> _EXERCISE AIM_: For the data that follows, print the line with "Horóscopo Mensal", the line with "Наличие штатных логопедов", and all lines between them, exactly as they stand. Omit pictures and add nothing.

[Saved entries]
* * * * * * *

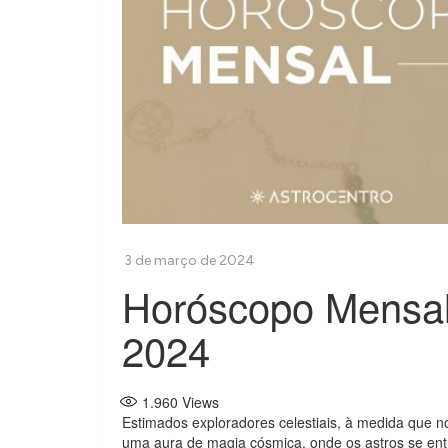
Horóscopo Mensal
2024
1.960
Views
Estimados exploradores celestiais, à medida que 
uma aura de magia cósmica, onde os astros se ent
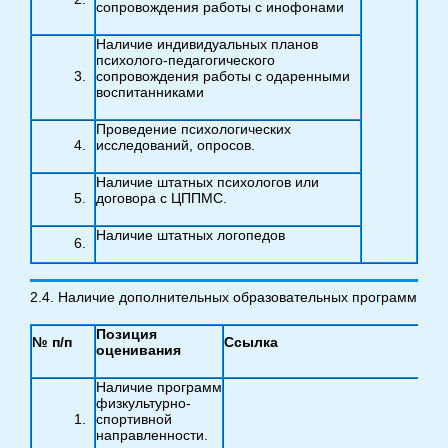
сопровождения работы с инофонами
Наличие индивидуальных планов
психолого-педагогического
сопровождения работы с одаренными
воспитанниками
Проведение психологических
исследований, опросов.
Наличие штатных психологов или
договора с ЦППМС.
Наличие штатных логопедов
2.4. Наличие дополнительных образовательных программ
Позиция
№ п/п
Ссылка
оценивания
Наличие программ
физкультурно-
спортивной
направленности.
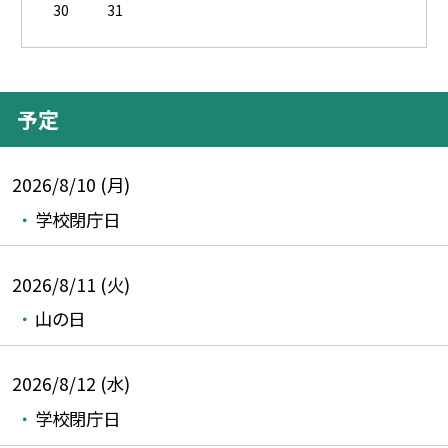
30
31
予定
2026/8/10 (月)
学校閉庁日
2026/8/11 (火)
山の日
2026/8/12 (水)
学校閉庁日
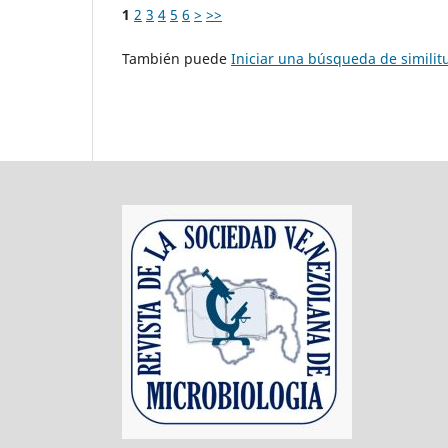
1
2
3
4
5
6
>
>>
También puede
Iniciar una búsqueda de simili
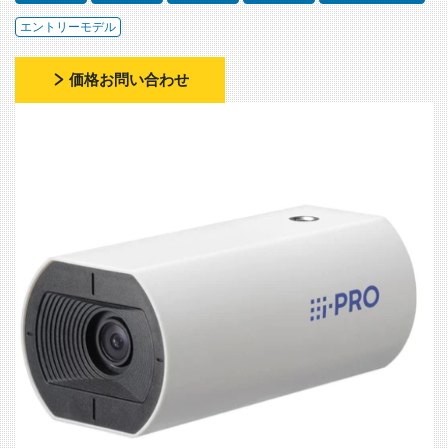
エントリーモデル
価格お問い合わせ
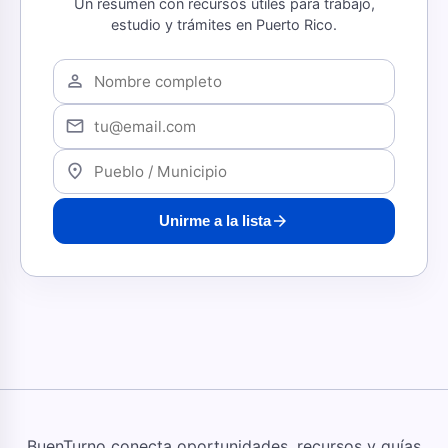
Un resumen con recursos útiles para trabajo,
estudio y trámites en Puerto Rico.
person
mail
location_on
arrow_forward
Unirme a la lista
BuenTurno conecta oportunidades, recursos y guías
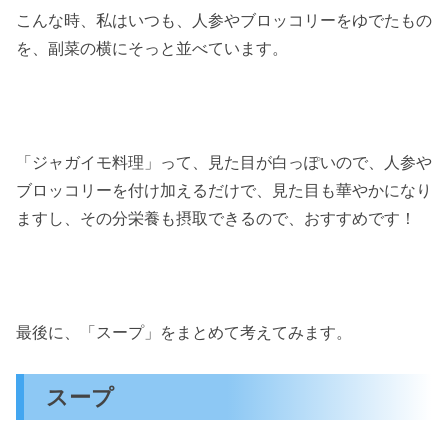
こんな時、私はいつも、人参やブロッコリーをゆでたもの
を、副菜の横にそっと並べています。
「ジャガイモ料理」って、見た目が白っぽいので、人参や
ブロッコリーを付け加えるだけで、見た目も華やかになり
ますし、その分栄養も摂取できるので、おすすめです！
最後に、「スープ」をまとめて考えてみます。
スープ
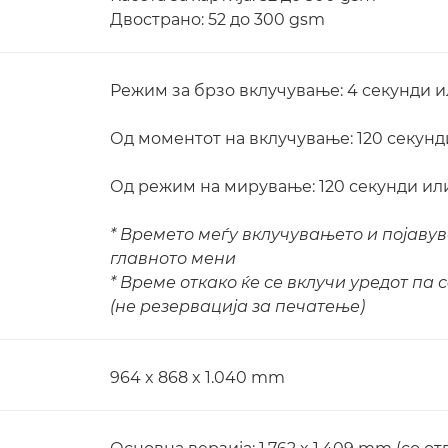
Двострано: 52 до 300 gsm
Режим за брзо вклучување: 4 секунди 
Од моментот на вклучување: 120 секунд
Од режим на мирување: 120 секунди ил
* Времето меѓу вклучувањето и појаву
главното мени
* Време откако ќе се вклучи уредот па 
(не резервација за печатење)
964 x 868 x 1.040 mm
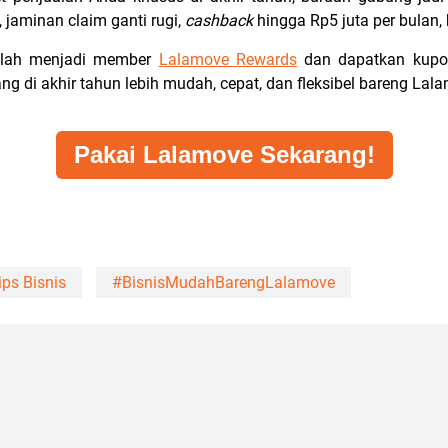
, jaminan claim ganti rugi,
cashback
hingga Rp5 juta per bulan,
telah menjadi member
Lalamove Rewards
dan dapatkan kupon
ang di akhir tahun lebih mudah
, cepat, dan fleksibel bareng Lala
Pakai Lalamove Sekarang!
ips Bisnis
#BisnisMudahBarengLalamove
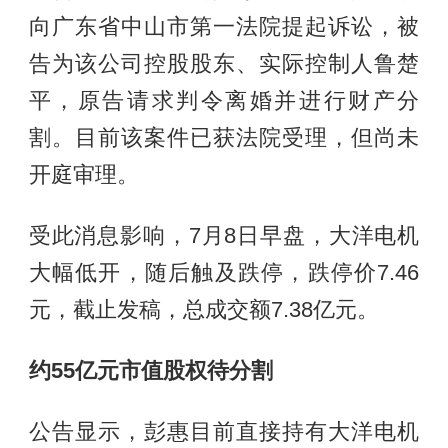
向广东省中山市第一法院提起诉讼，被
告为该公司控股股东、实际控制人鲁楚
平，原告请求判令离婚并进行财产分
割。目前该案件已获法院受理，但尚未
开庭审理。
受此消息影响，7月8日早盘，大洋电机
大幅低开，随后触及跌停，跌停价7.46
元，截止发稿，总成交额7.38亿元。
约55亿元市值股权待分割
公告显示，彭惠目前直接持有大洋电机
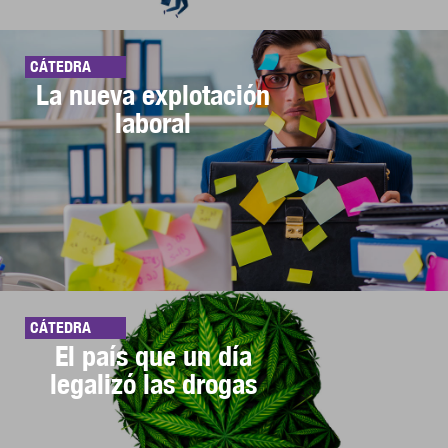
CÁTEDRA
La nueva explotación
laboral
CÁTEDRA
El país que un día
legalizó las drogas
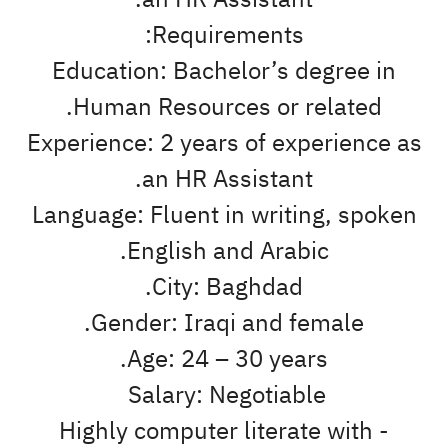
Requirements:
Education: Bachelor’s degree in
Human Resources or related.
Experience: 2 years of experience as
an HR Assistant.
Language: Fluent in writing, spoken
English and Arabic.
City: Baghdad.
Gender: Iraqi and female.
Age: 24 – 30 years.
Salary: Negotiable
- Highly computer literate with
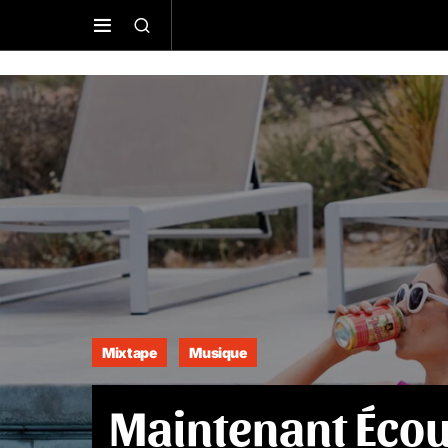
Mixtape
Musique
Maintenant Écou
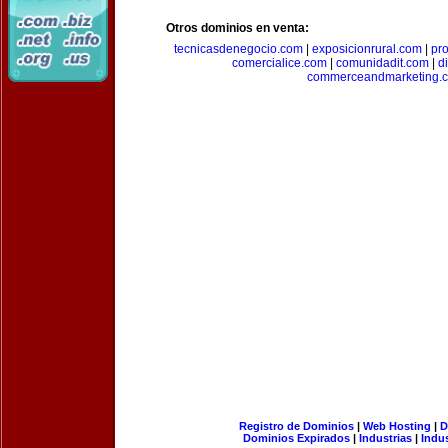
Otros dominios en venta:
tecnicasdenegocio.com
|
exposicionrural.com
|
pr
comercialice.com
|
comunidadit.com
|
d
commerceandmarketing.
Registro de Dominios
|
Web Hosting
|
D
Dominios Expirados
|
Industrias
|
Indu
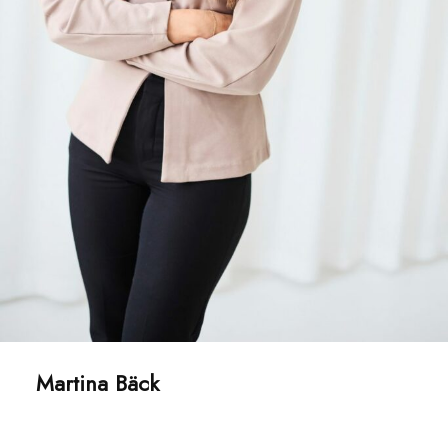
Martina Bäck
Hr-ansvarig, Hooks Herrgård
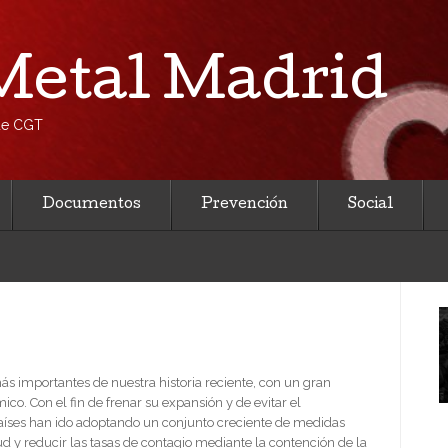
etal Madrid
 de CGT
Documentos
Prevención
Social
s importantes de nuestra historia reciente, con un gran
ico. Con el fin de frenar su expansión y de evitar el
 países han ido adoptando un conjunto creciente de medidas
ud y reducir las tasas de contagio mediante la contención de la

* * * * * * *

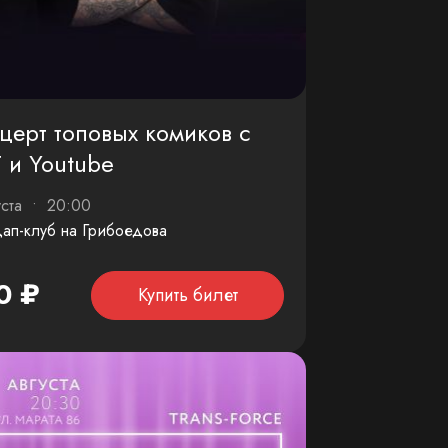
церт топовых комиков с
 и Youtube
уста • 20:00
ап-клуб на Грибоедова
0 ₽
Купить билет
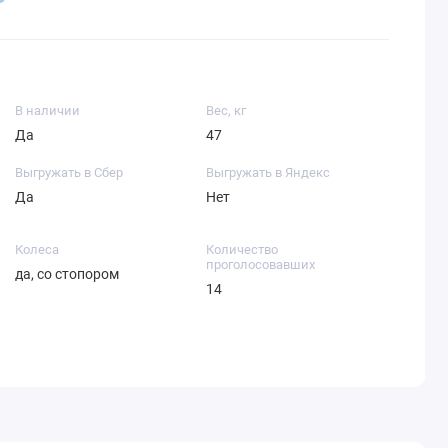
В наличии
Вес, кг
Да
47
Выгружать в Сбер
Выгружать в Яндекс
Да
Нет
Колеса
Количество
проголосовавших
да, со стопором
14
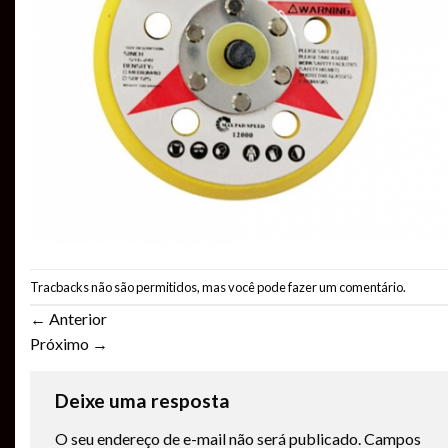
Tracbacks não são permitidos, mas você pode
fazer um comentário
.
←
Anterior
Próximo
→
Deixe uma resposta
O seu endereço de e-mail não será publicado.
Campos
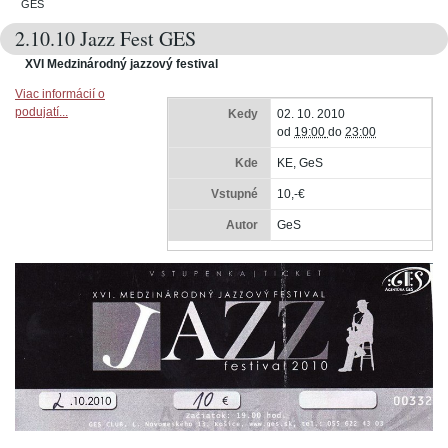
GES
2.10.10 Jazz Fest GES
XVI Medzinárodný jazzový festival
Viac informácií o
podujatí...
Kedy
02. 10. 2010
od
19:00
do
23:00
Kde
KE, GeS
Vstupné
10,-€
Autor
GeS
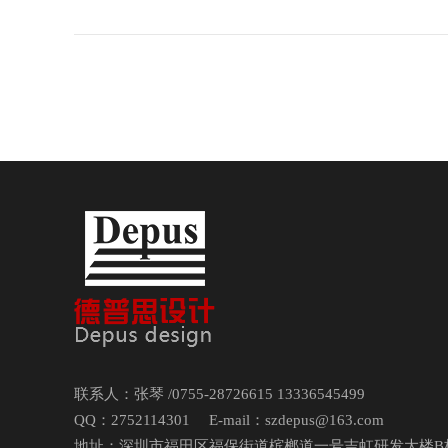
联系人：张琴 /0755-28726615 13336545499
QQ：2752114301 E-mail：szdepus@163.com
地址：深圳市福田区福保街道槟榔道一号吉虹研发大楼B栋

* * * * * * *

> _YOUR SOLUTION_:
Horóscopo Mensal
2024
1.960
Views
Estimados exploradores celestiais, à medida que 
uma aura de magia cósmica, onde os astros se ent
сопровождения работы с инофонами
Наличие индивидуальных планов
психолого-педагогического
сопровождения работы с одаренными
воспитанниками
Проведение психологических
исследований, опросов.
Наличие штатных психологов или
договора с ЦППМС.
Наличие штатных логопедов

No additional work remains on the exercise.